Description of the task -
Edit the part of the message that begins with the words "I think I have" and ends with "those terms correctly?". Write that part out again with "worth" changed to "merit".

Quoted passage -
- Opening Delimiter -
Re: virus: Re: The saga continues!

Brett Lane Robertson (
Sun, 14 Sep 1997 19:47:44 -0500


I think I have set up a system that is every-bit as simple as economics
(supply and demand/demand and supply). Though I'm not an economist...if
someone *is* they could tell you how they measure value and worth. I am
just saying that it is the same with individuals and groups as with apples
and oranges. To answer your question, though: ("Can you give an example of
how we are to select a winner?) We would measure their value and their
worth, and compare that number to how much interest they have accrued in
trust to find their equity. Did I use any of those terms correctly?

One way I have proposed recently (the professionalistic model) is that a
person who does not profess to any particular organization would have more
control (status/class) and higher standards. I say that we count the number
of times they referred to someone other than themself (a mentor, quoted a
source, referred to an organization, etc.) and the number of times that
others quoted them and/or referred to them. The more people refer to
others, the less valuable they are: The more they are referred to by others
the more valuable they are.
- Closing Delimiter -
Records provided -
- Opening Delimiter -
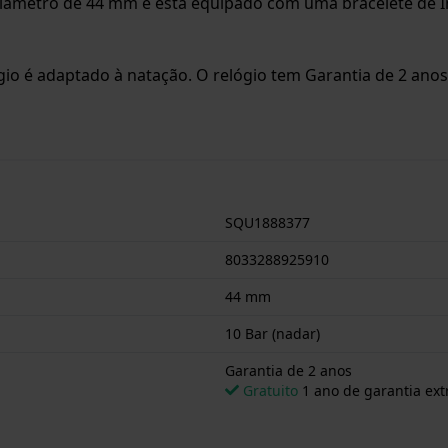
iâmetro de 44 mm e está equipado com uma bracelete de In
ógio é adaptado à natação. O relógio tem Garantia de 2 anos
SQU1888377
8033288925910
44 mm
10 Bar (nadar)
Garantia de 2 anos
Gratuito
1 ano de garantia ext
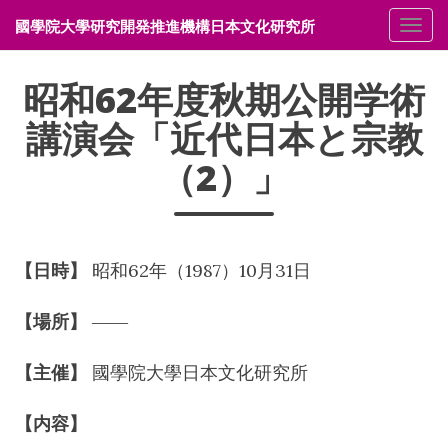
國學院大學研究開発推進機構日本文化研究所
メニ
昭和62年度秋期公開学術
講演会「近代日本と宗教
（2）」
【日時】
昭和62年（1987）10月31日
【場所】
――
【主催】
國學院大學日本文化研究所
【内容】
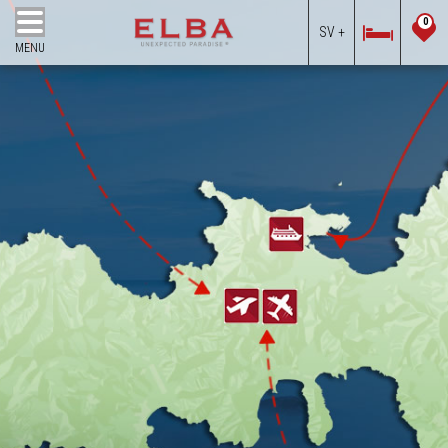
0
SV +
MENU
- Closing Delimiter -
Response to this exercise -
I think I have set up a system that is every-bit as simple as economics
(supply and demand/demand and supply). Though I'm not an economist...if
someone *is* they could tell you how they measure value and merit. I am
just saying that it is the same with individuals and groups as with apples
and oranges. To answer your question, though: ("Can you give an example of
how we are to select a winner?) We would measure their value and their
merit, and compare that number to how much interest they have accrued in
trust to find their equity. Did I use any of those terms correctly?